Dans le miroir, je regarde le sang couler doucement depuis ma narine droite jusqu’à mon menton sur une ligne presque droite.
Mes lèvres dessechées, fermées ne sont pas un obstacle à la lente chute du liquide rouge-noir. Mon teint est pâle, je tremble
de ne pas manger assez régulièrement bien que je ne manque de rien. Je fixe mon regard ensuite, et plus précisément le reflet
de mon visage au travers de la pupille de l’oeil droit. Tout semble si lent, et calme, d’une apparente tranquilité.

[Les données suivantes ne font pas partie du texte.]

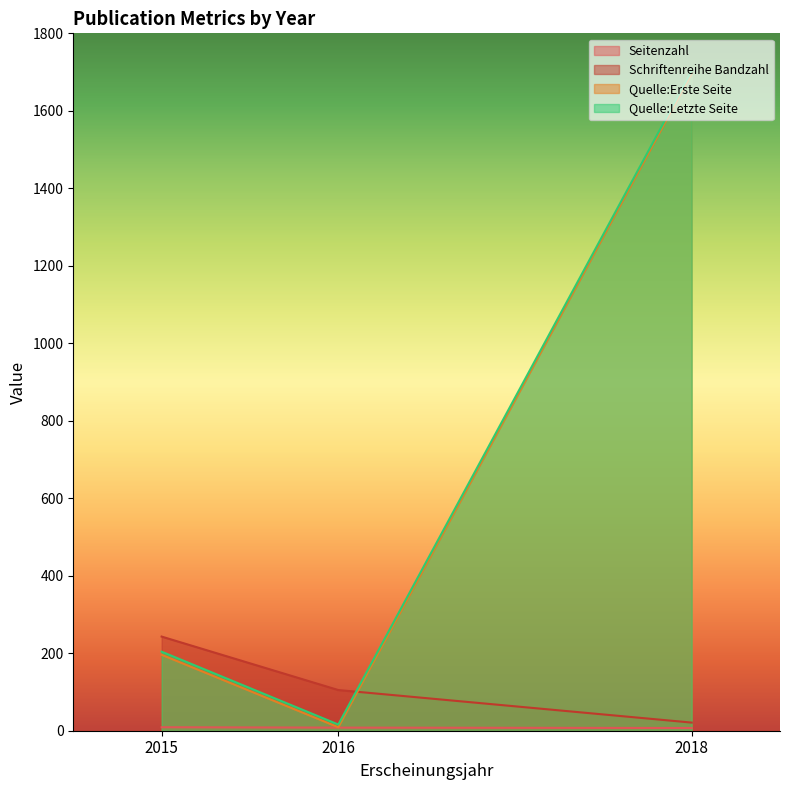

What is the approximate value of Schriftenreihe Bandzahl at 2016?

105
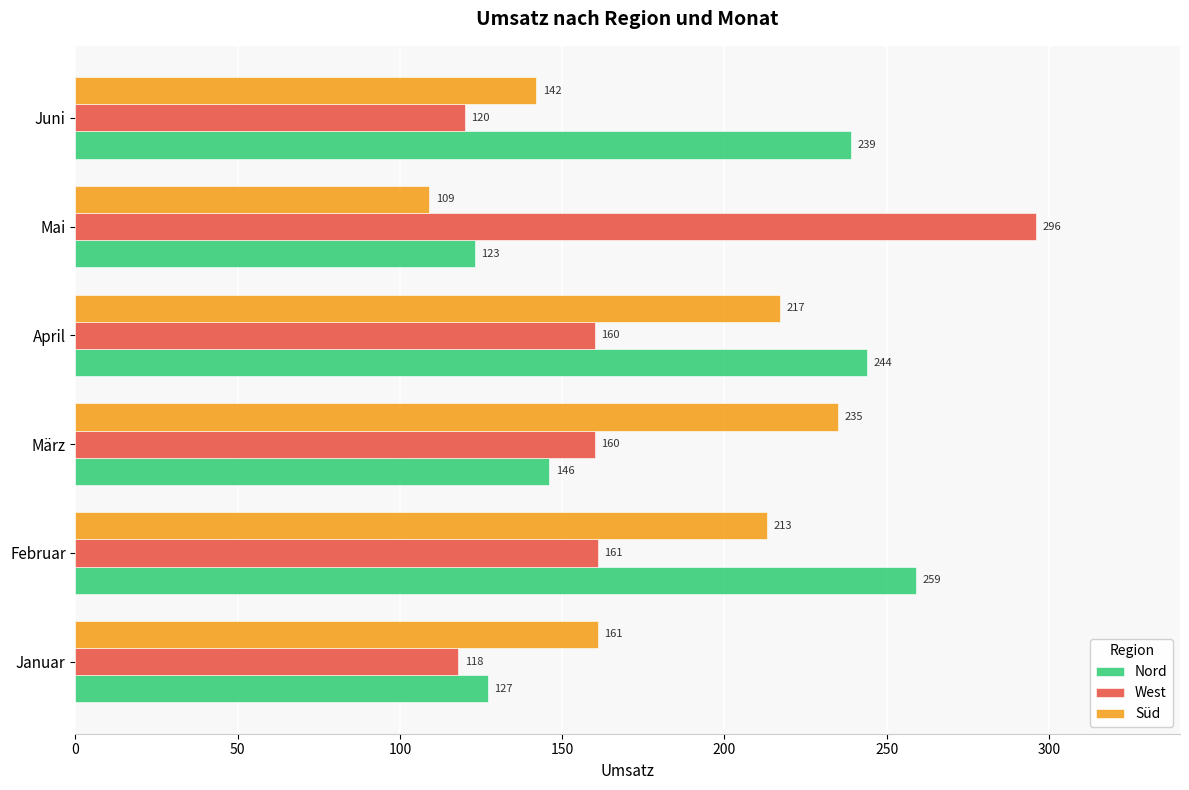

At which category is the sum across all series the highest?

Februar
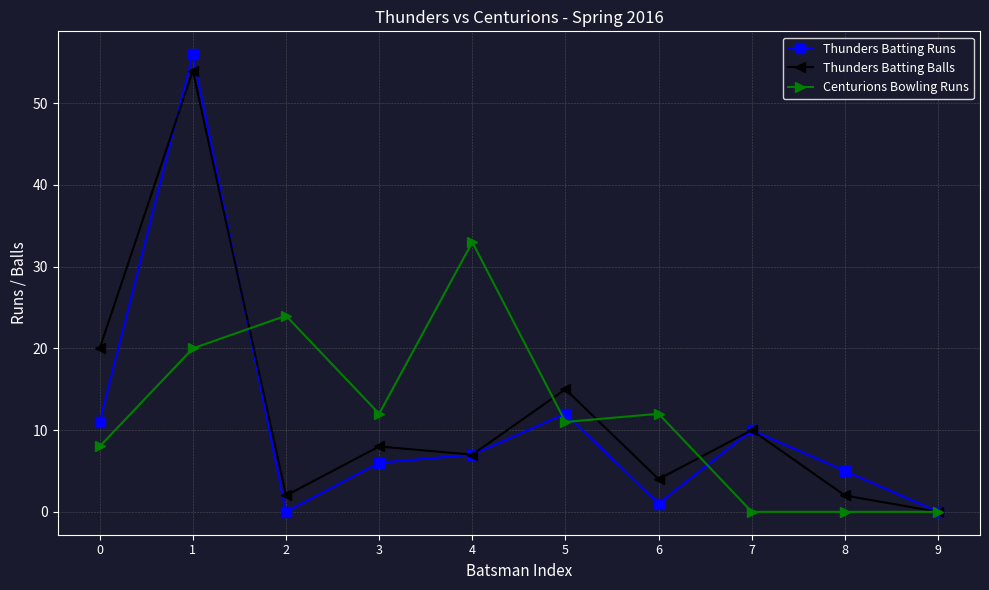

Is it true that Centurions Bowling Runs equals 16 at 6?

False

Il est neuf heures du matin, mes rideaux sont encore fermés de telle sorte que la lumière n’entre pas du tout ici. Cela fait
exactement deux semaines aujourd’hui que mon studio est dans l’obscurité la plus totale. L’immeuble est pourtant bien situé.
La vue y est agréable, bercée par un bruissement d’automobiles, trois étages plus bas.
Je me regarde dans le miroir et puis je passe un peu d’eau sur mon visage pour nettoyer cette ligne sanguine qui traverse
toute la partie inférieure de mon visage et qui s’étend maintenant au cou. Je ne me rappelle pas d’un jour précis où tout
cela a commencé. Je me rappelle qu’en juillet de l’an dernier, soit il y a à peu près un an, je fréquentais régulièrement
une fille tout à fait conventionnelle mais sans taboo, m’assurant une vie sexuelle et affective saine et durable. Je me
souviens de l’avoir quitté sans heurt en lui expliquant que je ne me sentais plus vivre au sens où je l’entendais avec elle.
La tranquilité d’une vie rangée me troublait alors sous le discours appuyé de quelques amis de l’époque. Nous nous sommes
parfois revus le temps d’un verre, ou deux. Tout était simple en réalité, et rassurant. Elle ne m’en voulait pas, je crois.
Elle n’a pas tardé à trouver un autre compagnon et de mon côté j’ai repris ce semblant de vie, selon mes propres règles et
mes mauvaises habitudes : soirées interminables, histoires sans lendemain, pulsions inassouvies, fantasmes en tous genres,
gueules de bois, voyages intérieurs, cynisme.
Je me souviens que j’avais l’habitude de boire à intervalles réguliers, tous les jours, pour éviter qu’un instant de lucidité
me permette de trouver le temps de regarder un peu le chemin parcourru. Dans de pareilles circonstances, je puis affirmer
que je n’avais alors pas peur de la mort. Je me sentais vivant et supérieur à toute forme de vie humaine soumise à un régime
de vie saine dictée par les médias télévisuels. J’allais contre le bon-sens, contre le savoir-vivre, contre l’avis de tous.
Il ne m’a fallu que quelques mois pour rentrer dans des sphères que je n’imaginais que très vaguement, que je fantasmais
elles aussi. Je vendais pour de maigres fortunes mes services de peintre à des couples libertins désireux d’acquérir une
toile représentant en général la maîtresse de maison dans des positions évocatrices de leur hobby. C’est aussi à cette époque
que je me mis à écrire les premiers récits érotiques ou profondément obscènes et malsains. J’écrivais beaucoup et je plaisais.
J’avais adopté un rythme de vie presque professionnel : levé 5 heures sur un cauchemar ou le bruit des premières voitures,
exercices physiques sommaires, petite collation à base de produits laitiers, alcool, et écriture ou peinture en fonction de
mes commandes ou de mes capacités. A 5 heures, un matin de janvier, je crois, j’ai fais la rencontre d’une singulière
personne qui a copieusement boulversé la suite de mon existence, aujourd’hui encore. Cette rencontre fut assez mystérieuse,
et en réalité je ne sais pas très bien comment tout cela s’est passé. Mais ce n’est pas ce qui est important maintenant.